══ Source records

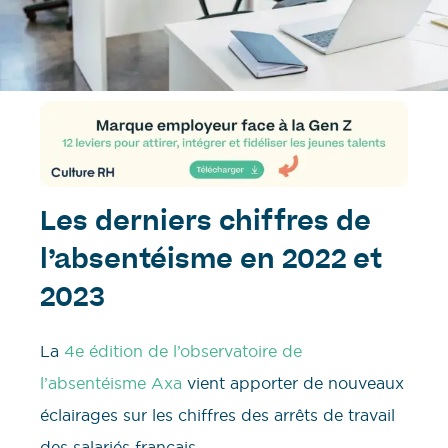
Les derniers chiffres de
l’absentéisme en 2022 et
2023
La
4e édition de l’observatoire de
l’absentéisme Axa
vient apporter de nouveaux
éclairages sur les chiffres des arrêts de travail
des salariés français.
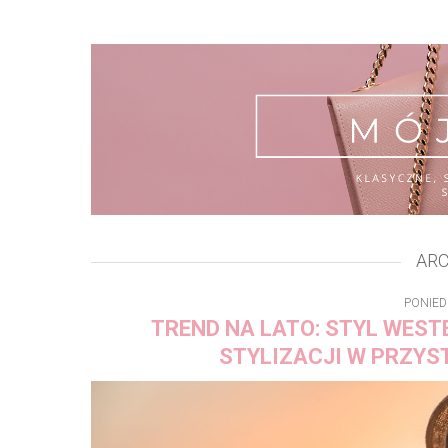
ARC
PONIED
TREND NA LATO: STYL WEST
STYLIZACJI W PRZYS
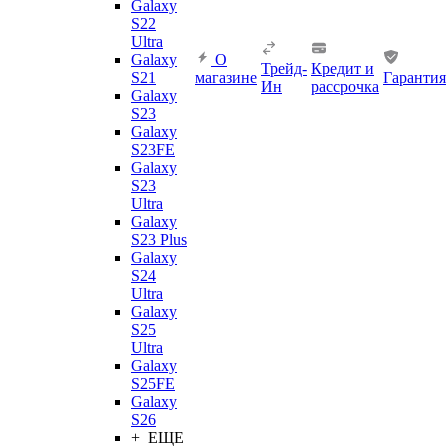
Galaxy
S22
Ultra
Galaxy
О
Трейд-
Кредит и
S21
магазине
Гарантия
Ин
рассрочка
Galaxy
S23
Galaxy
S23FE
Galaxy
S23
Ultra
Galaxy
S23 Plus
Galaxy
S24
Ultra
Galaxy
S25
Ultra
Galaxy
S25FE
Galaxy
S26
+ ЕЩЕ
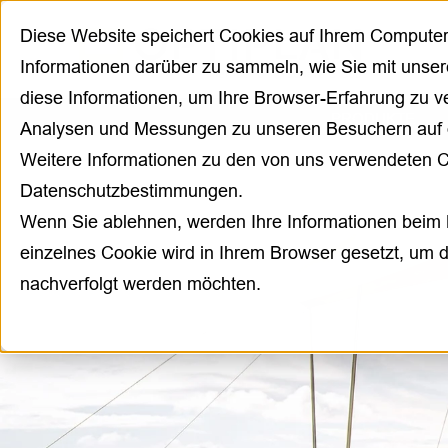
Diese Website speichert Cookies auf Ihrem Compute
Informationen darüber zu sammeln, wie Sie mit unser
diese Informationen, um Ihre Browser-Erfahrung zu 
PRODUKTE
Analysen und Messungen zu unseren Besuchern auf 
Weitere Informationen zu den von uns verwendeten C
Datenschutzbestimmungen.
Wenn Sie ablehnen, werden Ihre Informationen beim B
einzelnes Cookie wird in Ihrem Browser gesetzt, um d
nachverfolgt werden möchten.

════

What is needed is an exact copy of the lines above, from the one holding "l’absentéisme en 2022 et" down to the one holding "Informationen darüber zu", with those two included and the pictures left out.

l’absentéisme en 2022 et
2023
La
4e édition de l’observatoire de
l’absentéisme Axa
vient apporter de nouveaux
éclairages sur les chiffres des arrêts de travail
des salariés français.
ARC
PONIED
TREND NA LATO: STYL WEST
STYLIZACJI W PRZYS
Galaxy
S22
Ultra
Galaxy
О
Трейд-
Кредит и
S21
магазине
Гарантия
Ин
рассрочка
Galaxy
S23
Galaxy
S23FE
Galaxy
S23
Ultra
Galaxy
S23 Plus
Galaxy
S24
Ultra
Galaxy
S25
Ultra
Galaxy
S25FE
Galaxy
S26
+ ЕЩЕ
Diese Website speichert Cookies auf Ihrem Compute
Informationen darüber zu sammeln, wie Sie mit unser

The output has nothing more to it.